Следует учесть — у эстонского народа, у эстонской интеллигенции не было заметного антисемитизма: во-первых, и евреев-то в Эстонии было незначительное количество, даже до фашистской оккупации, а во-вторых, официальная московская политика огульно воспринималась негативно, тем более когда она касалась национальных ущемлений. Я слышал рассуждение тартуского аборигена о том, что и эстонцы, и евреи — малые нации, поэтому, дескать, их легко прижимать в большой стране: получалось, что эти нации — братья по несчастью! А когда почтенный эстонский ученый мог в университетских коридорах открыто ворчать, что кафедра русской литературы сплошь еврейская и что Егоров — а я тогда заведовал кафедрой — тоже еврей (уверял, что ходил в отдел кадров и видел мою анкету!), то это был, наверное, не столько голос народа, сколько тяжкая служба, выполнение задания неких секретных «органов».
В условиях общесоюзных и общероссийских пульсирующих накатов и откатов то почти откровенного расизма, то, чаще, лицемерных лозунгов о дружбе и равенстве народов, за которыми скрывались те же фашистские настроения, очень трудно было сохранить нормальное отношение к национальным проблемам.
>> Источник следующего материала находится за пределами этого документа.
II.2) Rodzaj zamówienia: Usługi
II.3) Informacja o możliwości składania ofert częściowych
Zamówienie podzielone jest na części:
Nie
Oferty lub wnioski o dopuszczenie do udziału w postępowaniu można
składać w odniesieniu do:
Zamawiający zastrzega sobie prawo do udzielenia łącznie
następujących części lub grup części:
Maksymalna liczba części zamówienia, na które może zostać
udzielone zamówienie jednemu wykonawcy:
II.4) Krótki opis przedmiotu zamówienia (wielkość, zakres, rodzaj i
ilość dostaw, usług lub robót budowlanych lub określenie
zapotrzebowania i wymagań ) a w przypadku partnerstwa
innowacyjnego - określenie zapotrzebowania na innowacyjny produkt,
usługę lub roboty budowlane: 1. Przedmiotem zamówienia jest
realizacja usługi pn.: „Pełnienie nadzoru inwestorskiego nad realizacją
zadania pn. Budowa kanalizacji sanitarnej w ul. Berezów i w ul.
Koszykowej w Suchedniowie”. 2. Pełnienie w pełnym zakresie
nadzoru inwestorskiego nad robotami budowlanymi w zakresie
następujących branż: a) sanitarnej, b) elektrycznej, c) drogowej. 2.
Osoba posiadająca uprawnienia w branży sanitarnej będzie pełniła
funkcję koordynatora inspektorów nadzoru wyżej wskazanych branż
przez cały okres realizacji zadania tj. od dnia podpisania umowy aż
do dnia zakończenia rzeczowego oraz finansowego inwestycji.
В семье Лотманов я, наряду с другими достоинствами супругов, радостно оценил их спокойную естественность в еврейском вопросе. До тех пор мне приходилось встречать лишь напряженные крайности (или сильный национализм, или нервозное, запрещающее отношение к любым разговорам на эти темы). Лотмановская семья была первой, где мне не надо было думать о табу, где можно было свободно обсуждать щекотливые национальные проблемы и не бояться рассказывать анекдоты. Юрмих и сам мог рассказывать еврейские анекдоты или при случае употреблять поговорки вроде «За компанию жид удавился». Зара могла без колебаний назвать меня жидом, когда я в сложном книжном обмене надул Лотманов. Это была внутренняя свобода, может быть, даже несколько нарочитое отбрасывание табу. А главное, еще раз подчеркну, Лотманы ощущали себя русскими интеллигентами. В период перестройки, во время создания независимой Эстонии, когда усиленно обсуждались национальные проблемы, Юрмих в одной статье обмолвился: «Я как русский человек» — он именно таковым и ощущал себя. Отсюда, наверное, и внутренняя свобода.
Творческий дух и человечность вообще стирают границы и сближают народы. На кафедрах русской литературы и семиотики Тартуского университета совместно трудятся и русские, и эстонцы, и евреи. Память о Юрмихе и Заре усиливает сближение и творческую силу. Хочется пожелать, чтобы это продолжалось и далее. Пока жизнь и деятельность тартуских гуманитариев, несмотря на все современные трудности, в этом смысле обнадеживает.